This talk by Dr Andreas Rauber (as an aside, it is great to see some academics here, as opposed to librarians – although quite a few of them and publishers here as well) from Vienna University of Technology (in the Dept of Software Technology and Interactive systems)
Andreas starting with ‘what is digital preservation?’, then going to cover preservation planning and a tool called ‘Plato’ – a preservation planning tool.
So – why do we need digital preservation?
Basic issue of ‘keeping the bits alive’ – but this is not really digital preservation. We know a lot about this kind of work, and it can be a lot of work, but a bottom line, can be done.
However, maintaining the bits is just a small part of the problem.
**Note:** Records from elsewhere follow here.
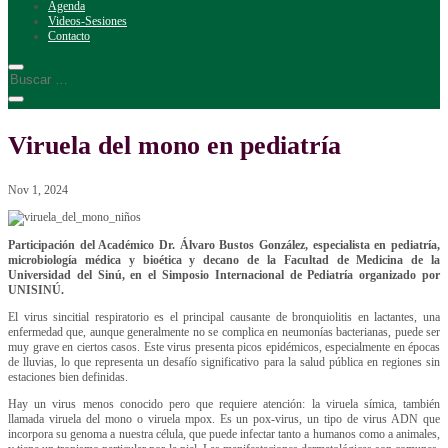
Agenda
Videos-Sesiones
Contacto
Viruela del mono en pediatría
Nov 1, 2024
Participación del Académico Dr. Álvaro Bustos González, especialista en pediatría,
microbiología médica y bioética y decano de la Facultad de Medicina de la
Universidad del Sinú, en el Simposio Internacional de Pediatría organizado por
UNISINÚ.
El virus sincitial respiratorio es el principal causante de bronquiolitis en lactantes, una
enfermedad que, aunque generalmente no se complica en neumonías bacterianas, puede ser
muy grave en ciertos casos. Este virus presenta picos epidémicos, especialmente en épocas
de lluvias, lo que representa un desafío significativo para la salud pública en regiones sin
estaciones bien definidas.
Hay un virus menos conocido pero que requiere atención: la viruela símica, también
llamada viruela del mono o viruela mpox. Es un pox-virus, un tipo de virus ADN que
incorpora su genoma a nuestra célula, que puede infectar tanto a humanos como a animales,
Digital Objects require specific environment to be accessible – files need specific programs, proggrams need specific operating systems, and operating systems need specific hardware components.
Software and Hardware environment is not stable – you encounter issues where:
- Finels cannot be opened anymore
- Embedded objects are not longer accessible/linked
- Programs won’t run
- Information in digital form is lost – usually completely failure rather than gradual degradation
Strategies for Digital Preservation (using http://unesdoc.unesco.org/images/0013/001300.130071e.pdf) for categories:
- Short term
- Medium term
Andreas going to look at two approaches:
- Transformation into different format
Usually get some changes in transformation – if you do this several times, will have ‘damage’ to the digital object
Emulation of h/w or s/w
Both advantage and disadvantage that object is rendered identically – you can access the object, but you may not know how to use the interface.
Looking specifically at Scientific Publishing – what are you trying to preserve?
- The publication
- Context of the publication
- Adjunct material (slides, notes, videos)
- Demos, exercises, interactive elements
- Data sets and simulations
- Community aspects – discussion etc.
So – Digital Preservation is complex
You need to under both the object, and its use and context.
So – ‘Preservation Planning’…
There are many different strategies – how do you know which one is most suitable – and how do you know if you’ve been successful 10/20/50 etc. years later?
As part of the DELOS DP Cluster here was a workflow developed, which has now been refined and integrated within PLANETS. It is based on the ‘utility analysis’ approach developed in Vienna.
Plato is a tool which helps with preservation planning – you need to:
- Define requirements (requires detailed analysis of what you want and what is important – for e.g. for a web page is the appearance of the hyperlinks important, or just the target information; if there is a web counter is it preserved at a specific date, does it count hits on the archived copy, does it continue to count hits on the ‘live’ copy? etc.)
- Evaluate alternatives (including not to draw up preservation plan if you want)
- Consider results
- Build preservation plan
All this looks interesting but suggests that this is going to be an incredibly expensive process (even to do the preservation planning, nevermind the actual preservation). This drives it home – we need to be good at deciding what is worth preserving in the medium/long term – and only embark on this kind of exercise where we know we want to do the preservation.
Plato is a ‘concretization’ (is that a word?) of the OAIS model, which follows recommendations of TRAC and nestor – it is a pretty generic workflow, so should be easy to integrate it into different settings.
In a case study of electronic theses, found that for these Plain text doesn’t satisfy several minimum requirements, RTF is weak in Appearance and Structure, and that the deactiviation of scripting and security are knock-out criterium (for PDF)
Andreas stressing the key role of the the ‘defining requirements’ stage – this is the point at which people start identifying what is important, and you can start to see cost vs. benefit
Some conferences coming up on Digital Preservation including one at the British Library on 29th July.
Q: Who should take responsibility?
A: Need people from the ‘user’ side who at least know what they want, also need skills in IT, and input from Management on cost etc.
Once there are a number of examples of needs analysis of ‘type’ of material – e.g. e-theses, they can consolidate into a shareable template – however, need a number of studies first to capture wide range of requirements, rather than finding requirements from first study results in others narrowing their view down to whatever the first institution identified.